Seti Announces Two New Ways to Eavesdrop on Aliens


The Search for Extra-terrestrial Intelligence (Seti) programme at University of California Berkeley has come up with two new ways to allegedly contact alien life on other planets. The first method involves using multiple radio telescopes in different countries to scan a wide range of wave-lengths from 30 stars near the sun, in order to detect narrow-bandwidth radio signals in space.


Narrow-bandwidth radio signals are not known to occur naturally, so detecting such signals could signal the presence of extra-terrestrial technology.

Searching for radio signals

FM radio and television transmission signals from Earth have been leaking out into space since the beginning of these technologies, and signals from broadcasts of the 1950s TV sitcom I Love Lucy have already reached thousands of stars, while broadcasts of The Simpsons have already reached the suns nearest Earth.

Dan Werthimer, director of the Berkley Seti Research Center, told an audience during the Smithsonian Magazine's The Future is Here Festival in May: "If we are polluting space, perhaps other extra-terrestrials are leaking signals. Maybe they're sending something our way."

The project will look to examine signals coming from 30 stars that lie 16 light-years (or 5 parsecs) from the sun, including 13 single stars, seven binary systems and one triple system, as well as two white dwarfs and a moderately evolved F star, according to Space.com.

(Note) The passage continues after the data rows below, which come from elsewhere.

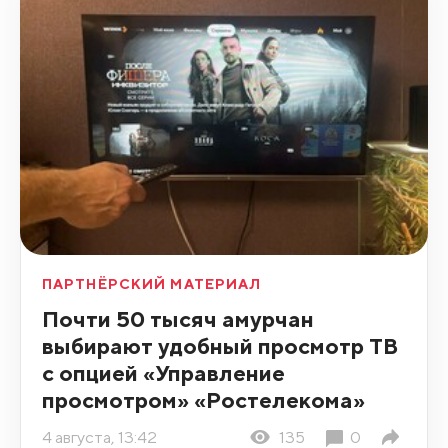
ПАРТНЁРСКИЙ МАТЕРИАЛ
Почти 50 тысяч амурчан
выбирают удобный просмотр ТВ
с опцией «Управление
просмотром» «Ростелекома»
4 августа, 13:42
135
0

Observations using the radio telescopes will start over the summer using the Low Frequency Array (LOFAR) telescope in the Netherlands and the Green Bank Telescope (GBT) in West Virginia, and they will then be joined by the Californian Infrared Spatial Interferometer (ISI) at Mount Wilson Observatory and the Nickel Telescope at Lick Observatory.

Lining up planets

The second method of eavesdropping on aliens involves making use of Nasa's Kepler telescope to detect signals sent from planets as they orbit – occasionally two planets will line up in the same orbital path, pointed towards Earth, and the Kepler telescope will then be able to pick up any signals that might be sent from one planet to another.

So far, using the Green Bank Telescope, the team has picked up on this phenomenon happening 75 times, and the range of radio frequencies that can be picked up include those used by mission control on Earth to communicate with astronauts and spacecraft orbiting around other planets.

"Our detection algorithms are sensitive to communications like those used by NASA's Deep Space Network to communicate with spacecraft, so if E.T. broadcasts something similar at sufficient power, we could hear it," SETI-Berkeley's Andrew Siemion, chief scientist of the eavesdropping project told Space.com.

Of course, detecting signals is no easy feat, and some radio signals, for example, those transmitted by terrestrial television, would be too weak to be detected.

What could be detected would be a signal like the US Air Force's "space fence" high-frequency radar surveillance system which was built to detect objects in orbit over the US.